Opening Remarks by Malcolm Johnson, ITU Deputy Secretary-General​​

COP26 - UNFCCC Innovation HUB 

Side-event on "How do we accelerate Climate Action? Digital innovation, collaboration and the path to net zero"

3 November 2021 - Hybrid Event



It is a pleasure to join you today at the invitation of GeSI to discuss how digital innovation and collaboration can accelerate climate action.
 
ITU and GeSI have worked together in promoting sustainability in the information and communication technology sector for over 15 years, and I am proud to have been a member of the GeSI Board for most of that time. This collaboration has included the organization of joint activities at many previous climate change conferences, and I believe this has increased the global awareness of the role that the ICT sector can play in mitigating and adapting to climate change. Climate action is now more critical than ever before, as has been made abundantly clear by the experts, the science, and the evidence of our own eyes. As the UN Secretary-General said on Monday: “climate action tops the list of people’s concerns, across countries, age and gender”

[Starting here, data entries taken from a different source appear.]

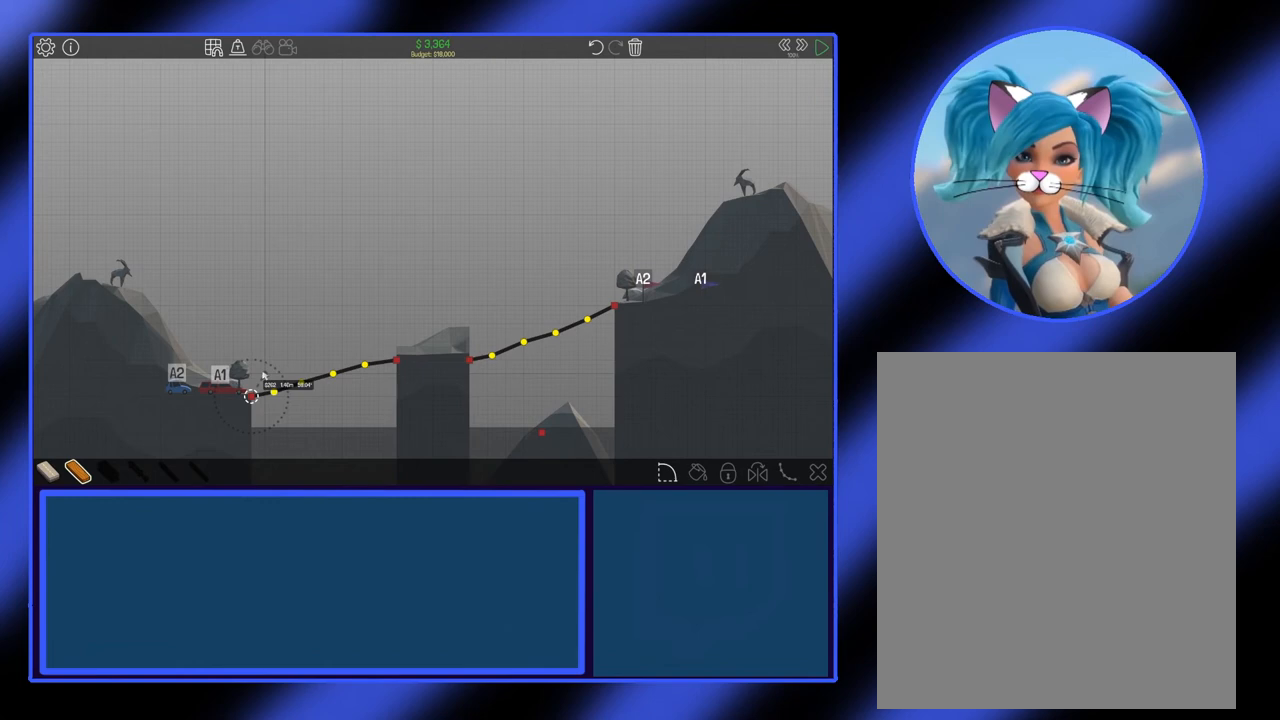
{"keys": [], "mouse": [], "events": []}
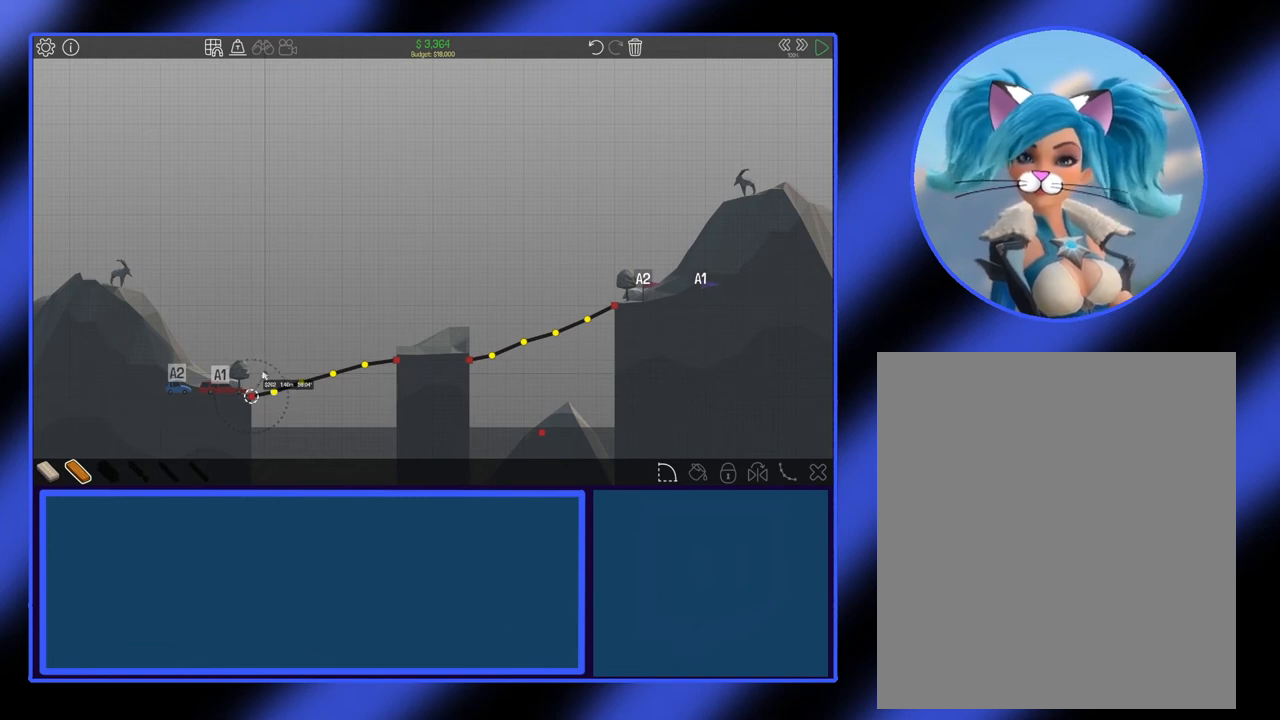
{"keys": [], "mouse": [], "events": [[33, "mouse_left", "down"], [133, "mouse_left", "up"]]}
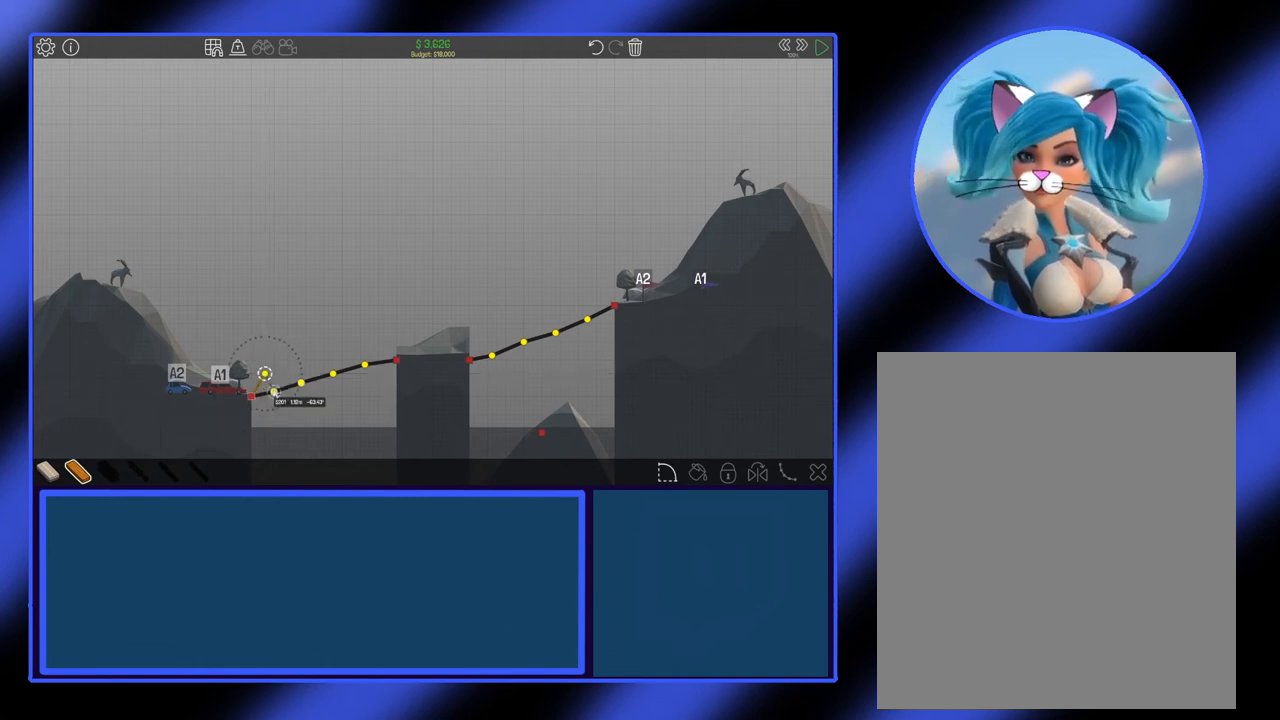
{"keys": [], "mouse": [], "events": [[367, "mouse_left", "down"], [467, "mouse_left", "up"]]}
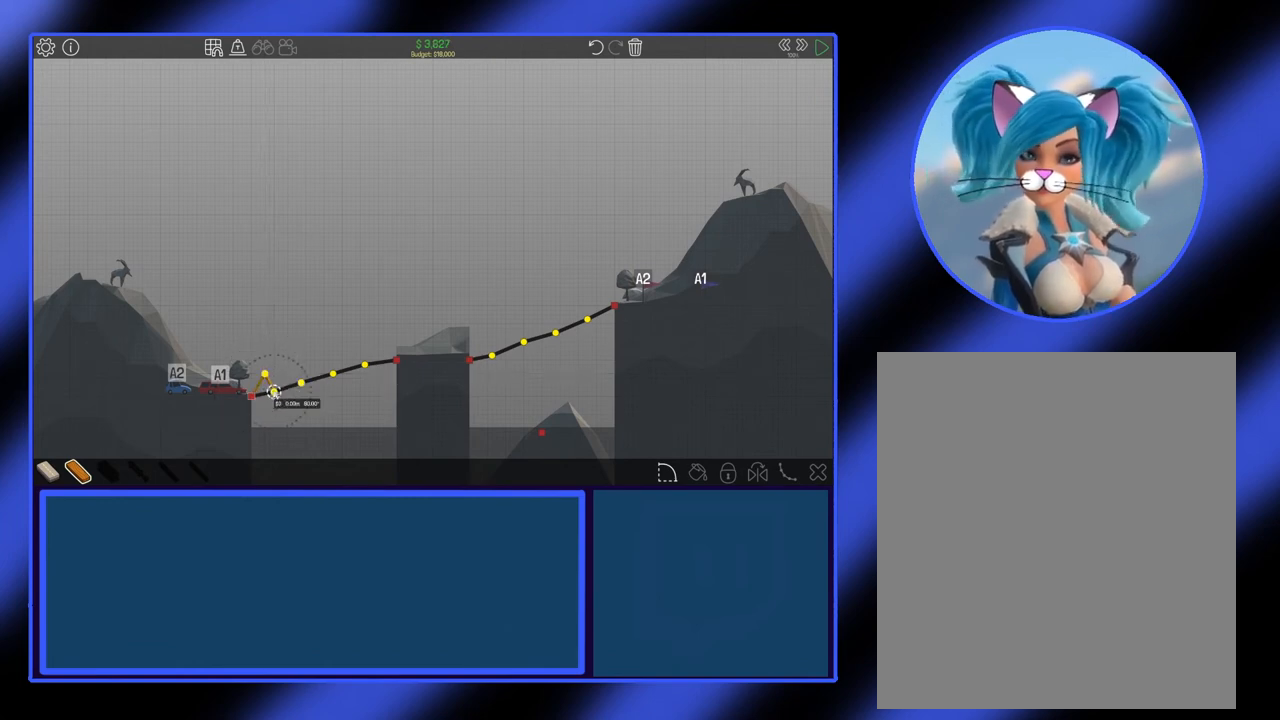
{"keys": [], "mouse": [], "events": []}
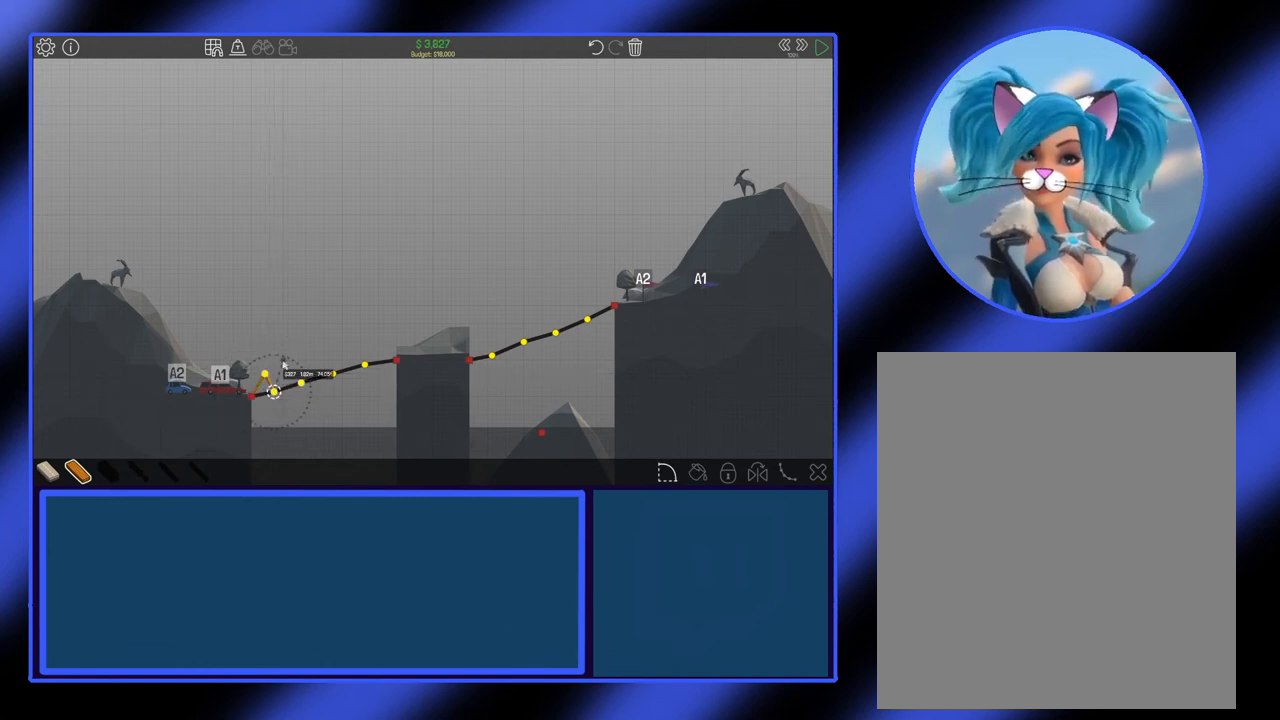
{"keys": [], "mouse": [], "events": []}
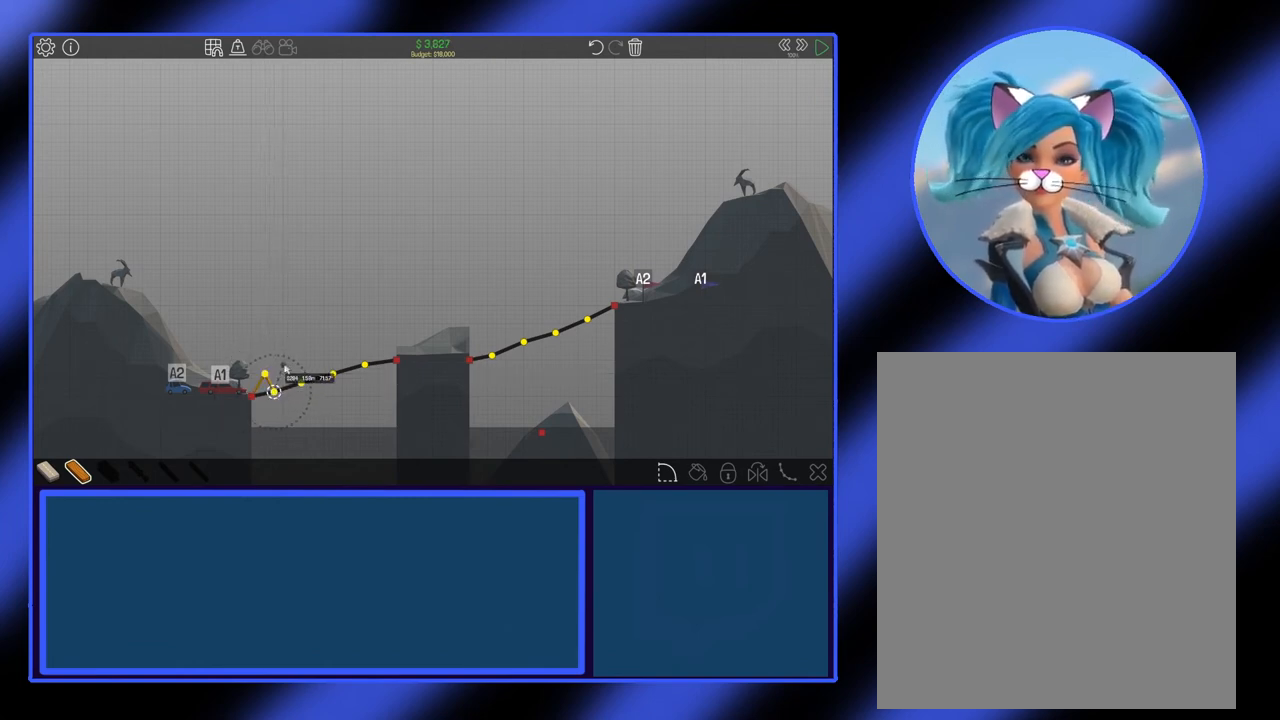
{"keys": [], "mouse": [], "events": [[167, "mouse_left", "down"], [233, "mouse_left", "up"]]}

I believe that the emergence of new digital technologies, ranging from AI to 5G, offers a significant contribution to the fight against climate change.

This is a belief I have held for a long time, even when many were questioning why ITU should publish a report on ICTs and climate change some 15 years ago. ITU has never stopped advocating the role of ICTs in mitigating and adapting to climate change. And when I say ITU, I mean its 193 Member States but also – crucially – our membership of several hundred private sector companies.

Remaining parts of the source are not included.